--- Text under study ---

=-=-=

Was it looked at as a class action lawsuit Waterrat?
Not that I know how much any legal challenge like that would cost, but presumably a class action lawsuit would reduce initial fees?? Just a thought.


----------



## Sean_L (May 14, 2014)

Theres one thing that has me truly interested to know.

So far, throughout this dicussion, a number of individuals have put forward their opinions and ideas as to how push this plan into action. Those that have experience with previous, similar endeavors have explained how some of the ideas would fail and how others could only work under special circumstances. Thats fair enough. Its great that we have ideas men (and women) and also realists who have real experience in this area. 
Despite a little bickering, and a little negatively and a whole lot of positive, albeit sometimes wishful thinking; one thing is quite clear. We all seem to want this to happen, whether because we truly believe its the right direction, or even just because it sounds like it might be better in the long run and we guess it couldnt hurt.

The thing Im interested to know is this..........Is there anybody out there that doesnt agree with this proposal? Or are we in total agreement that it is a good idea. If we are, Id like to point that out to everyone, that despite the varying reasons for desiring this change, it is infact something we all want. Surely that somehow makes it easier to put in place.

So again, is there anyone out there that has valid reasons for disagreeing with this proposal?
Id like to think they wont be totally ripped apart if they put forward a genuine opinion. But no guarantees, right.


----------



## Pythoninfinite (May 14, 2014)

champagne said:


> ok maybe huge was the wrong world but allowing imports and export into tas and imports into wa will defiantly increase the market both ways. Opening up a export world wide of captive bred reptiles would be more appropriate to the huge market I stated. I never stated this could be done electronically but getting the message out there and therefor the needed support can be done electronically tho. I think we all understand that this is going to be tough but it needs to be done so where do we go from here what do the people who have the ability to make this happen need?



Primary needs are patience, time, money and focused support which need to be given to articulate, good communicators, and who need to be trusted to do the groundwork without aggressive, argumentative interjection from those with self-interest motives. Reliable cash-flow is critical because this would likely be a full-time job for at least one person, and as someone (bt1 I think) mentioned, as needs vary, the group energy ebbs & flows - if there are few urgent issues, interest drops away and support diminishes... it's human nature.

Any court challenges, especially in constitutional matters, could end up costing in the hundreds of thousands of dollars, with no guarantee of success, even advice from a Constitutional lawyer could cost several thousand dollars. These are big undertakings that would need the committment of a very large number of keepers who would need to be prepared to "give it a go" with no guarantee of success.

Jamie


----------



## champagne (May 14, 2014)

Sean_L said:


> Theres one thing that has me truly interested to know.
> 
> So far, throughout this dicussion, a number of individuals have put forward their opinions and ideas as to how push this plan into action. Those that have experience with previous, similar endeavors have explained how some of the ideas would fail and how others could only work under special circumstances. Thats fair enough. Its great that we have ideas men (and women) and also realists who have real experience in this area.
> Despite a little bickering, and a little negatively and a whole lot of positive, albeit sometimes wishful thinking; one thing is quite clear. We all seem to want this to happen, whether because we truly believe its the right direction, or even just because it sounds like it might be better in the long run and we guess it couldnt hurt.

=-=-=

--- Data excerpts ---
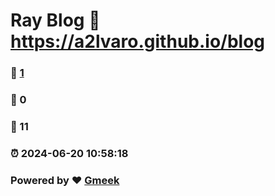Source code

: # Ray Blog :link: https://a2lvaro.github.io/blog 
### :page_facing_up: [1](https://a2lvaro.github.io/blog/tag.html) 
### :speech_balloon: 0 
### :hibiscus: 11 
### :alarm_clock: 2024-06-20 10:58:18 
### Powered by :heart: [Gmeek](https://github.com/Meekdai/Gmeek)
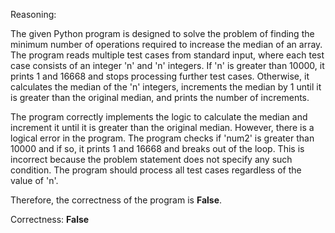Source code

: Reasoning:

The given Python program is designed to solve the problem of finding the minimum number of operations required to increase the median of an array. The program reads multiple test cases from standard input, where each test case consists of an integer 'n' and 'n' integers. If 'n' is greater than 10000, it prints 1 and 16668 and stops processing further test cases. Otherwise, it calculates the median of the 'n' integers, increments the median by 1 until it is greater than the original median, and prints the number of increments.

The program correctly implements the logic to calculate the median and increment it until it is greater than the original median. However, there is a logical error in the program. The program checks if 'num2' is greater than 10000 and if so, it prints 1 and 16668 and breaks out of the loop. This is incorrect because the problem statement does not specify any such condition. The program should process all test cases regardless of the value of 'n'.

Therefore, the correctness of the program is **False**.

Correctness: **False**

=-=-=

--- Task requirements ---
1. Translate this sentence from the forum thread into Spanish: "Surely that somehow makes it easier to put in place."
2. Reproduce the rows word for word, starting at the line that contains "The given Python" and ending at the last line of the rows, with both ends included.

--- Exercise solutions ---
1. Sin duda, eso de alguna manera hace que sea más fácil ponerlo en marcha.

2.
The given Python program is designed to solve the problem of finding the minimum number of operations required to increase the median of an array. The program reads multiple test cases from standard input, where each test case consists of an integer 'n' and 'n' integers. If 'n' is greater than 10000, it prints 1 and 16668 and stops processing further test cases. Otherwise, it calculates the median of the 'n' integers, increments the median by 1 until it is greater than the original median, and prints the number of increments.

The program correctly implements the logic to calculate the median and increment it until it is greater than the original median. However, there is a logical error in the program. The program checks if 'num2' is greater than 10000 and if so, it prints 1 and 16668 and breaks out of the loop. This is incorrect because the problem statement does not specify any such condition. The program should process all test cases regardless of the value of 'n'.

Therefore, the correctness of the program is **False**.

Correctness: **False**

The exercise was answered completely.